Wann fällt die Entscheidung?

Vor der Sommerpause.

Die Koalition könnte demnächst auch wegen einer zweiten Verfassungsklage gegen den Landeshaushalt in die Klemme geraten.

Ich glaube nicht, dass es im Doppelhaushalt 2004/05 juristisch gesehen Punkte gibt, an denen die Opposition ansetzen kann. CDU und FDP werden aber nicht so dumm sein, aus rein politischen Gründen zu klagen. Was wollte die Opposition damit für Berlin erreichen? Das ist mir völlig schleierhaft.

Mit einer erfolgreichen Klage wäre erneut der Beweis erbracht, dass Rot-Rot keinen ordnungsgemäßen Haushalt vorlegen kann.

Wenn der Opposition dieses parteitaktische Ziel reicht, soll sie diesen Weg gehen. Sie wird aber scheitern.

Wenn die Opposition doch Erfolg hätte? Wäre dann die Klage Berlins vor dem Bundesverfassungsgericht auf Sanierungshilfen des Bundes gefährdet?

Zumindest würde dies unsere Position in Karlsruhe nicht erleichtern.

Die Berliner SPD hat in den letzten Wochen ordentlich Federn lassen müssen. Wie wollen Sie aus dem Stimmungstief herauskommen?

Die Gründe für die schlechten Meinungsumfragen sind der negative Bundestrend und die harten Entscheidungen, die diese Koalition in Berlin treffen musste. Die Diskussion um das Tempodrom hat den negativen Trend sicher noch verschärft. Aber nach der Verabschiedung des Doppelhaushalts werden wir mehr Luft haben, um uns bis zum Ende der Wahlperiode 2006 anderen politischen Schwerpunkten zuzuwenden.

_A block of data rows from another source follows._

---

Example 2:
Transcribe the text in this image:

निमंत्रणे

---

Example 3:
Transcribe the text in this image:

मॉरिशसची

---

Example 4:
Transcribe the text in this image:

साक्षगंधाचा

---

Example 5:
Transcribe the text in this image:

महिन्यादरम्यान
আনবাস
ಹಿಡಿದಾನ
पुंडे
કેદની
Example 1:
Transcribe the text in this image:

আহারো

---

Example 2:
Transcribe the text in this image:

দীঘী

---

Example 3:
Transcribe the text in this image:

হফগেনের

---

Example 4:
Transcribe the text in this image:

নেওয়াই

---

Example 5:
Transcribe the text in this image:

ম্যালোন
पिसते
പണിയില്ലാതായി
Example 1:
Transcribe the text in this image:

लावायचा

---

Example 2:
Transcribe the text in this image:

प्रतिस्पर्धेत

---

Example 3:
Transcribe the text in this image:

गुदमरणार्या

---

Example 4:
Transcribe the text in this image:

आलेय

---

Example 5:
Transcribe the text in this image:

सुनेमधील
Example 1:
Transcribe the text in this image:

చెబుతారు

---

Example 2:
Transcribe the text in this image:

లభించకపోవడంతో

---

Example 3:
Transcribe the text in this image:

Und das führt zu besseren Umfragewerten?

Ja. Unser Problem ist doch, dass viele Menschen gegenwärtig glauben, dass wir mit dem harten Sanierungskurs immer nur die Falschen treffen. Für viele Berliner ist die Grenze des Zumutbaren erreicht. Gerade bei den unteren Einkommensgruppen geht nichts mehr. Die SPD muss genau prüfen: Was kann man wem an Belastung zumuten? Dass wir auch die höheren Beamten und Immobilieneigentümer mit der Sparpolitik treffen, wird oft nicht gesehen. Es geht auch um Gerechtigkeit.

Was wollen Sie denn anbieten, damit die Leute sagen, die SPD ist toll?

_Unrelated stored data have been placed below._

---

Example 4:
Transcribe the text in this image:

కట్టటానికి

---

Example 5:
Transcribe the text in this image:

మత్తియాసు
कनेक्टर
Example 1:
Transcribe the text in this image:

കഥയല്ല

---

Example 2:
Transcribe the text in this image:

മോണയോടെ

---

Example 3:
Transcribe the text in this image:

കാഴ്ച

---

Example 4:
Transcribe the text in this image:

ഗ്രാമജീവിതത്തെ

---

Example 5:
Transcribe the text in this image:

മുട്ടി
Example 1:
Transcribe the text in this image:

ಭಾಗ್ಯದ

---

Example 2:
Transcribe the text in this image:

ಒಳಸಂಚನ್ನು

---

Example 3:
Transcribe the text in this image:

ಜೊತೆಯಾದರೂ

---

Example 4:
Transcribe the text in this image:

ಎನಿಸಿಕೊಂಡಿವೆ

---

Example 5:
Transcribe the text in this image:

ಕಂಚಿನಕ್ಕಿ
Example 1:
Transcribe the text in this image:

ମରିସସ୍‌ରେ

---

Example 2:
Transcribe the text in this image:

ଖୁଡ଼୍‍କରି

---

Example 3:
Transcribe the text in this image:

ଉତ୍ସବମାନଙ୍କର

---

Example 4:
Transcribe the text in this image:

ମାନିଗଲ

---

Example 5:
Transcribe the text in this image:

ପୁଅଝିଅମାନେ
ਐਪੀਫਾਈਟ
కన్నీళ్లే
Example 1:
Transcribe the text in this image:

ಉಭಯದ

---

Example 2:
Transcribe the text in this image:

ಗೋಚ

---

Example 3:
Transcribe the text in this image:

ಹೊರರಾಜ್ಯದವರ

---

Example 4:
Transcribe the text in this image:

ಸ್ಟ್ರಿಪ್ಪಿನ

Die SPD muss deutlich machen, mit welchen Stärken der Stadt wir in die nächsten 10, 15 Jahre gehen wollen. Mit der Kultur, mit den touristischen Angeboten und der Wissenschaftsförderung. Darüber muss eine wirtschaftliche Entwicklung in Gang gesetzt werden, die Arbeitsplätze schafft.

Das hat Rot-Rot bisher versäumt?

Durchaus nicht. Aber es gab seit 2001 schwerpunktmäßig andere Dinge, die viel Kraft und Zeit gekostet haben. Harte finanzpolitische Entscheidungen muss man eben zu Beginn einer Wahlperiode treffen, sonst schafft man es nicht umzusteuern.

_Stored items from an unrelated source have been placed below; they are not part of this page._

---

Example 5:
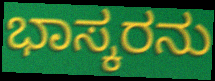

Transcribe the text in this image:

ಭಾಸ್ಕರನು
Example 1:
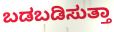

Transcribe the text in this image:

ಬಡಬಡಿಸುತ್ತಾ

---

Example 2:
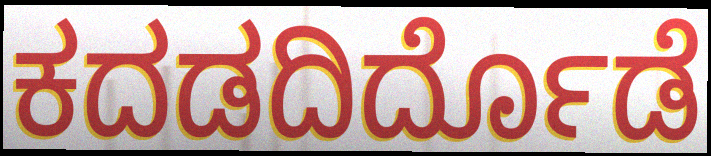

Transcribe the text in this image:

ಕದಡದಿರ್ದೊಡೆ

Es fällt auf, dass sich der Regierende Bürgermeister Klaus Wowereit aus den aktuellen Konflikten elegant heraushält.

Es war die alte Krankheit der Berliner SPD, interne Diskussionen regelmäßig in die Öffentlichkeit zu tragen. Das haben wir überwunden. Sie können sicher sein, dass der Regierende Bürgermeister koalitions- und parteiintern sehr deutlich sagt, wo es langgeht.

Das Gespräch führten Gerd Nowakowski und Ulrich Zawatka-Gerlach.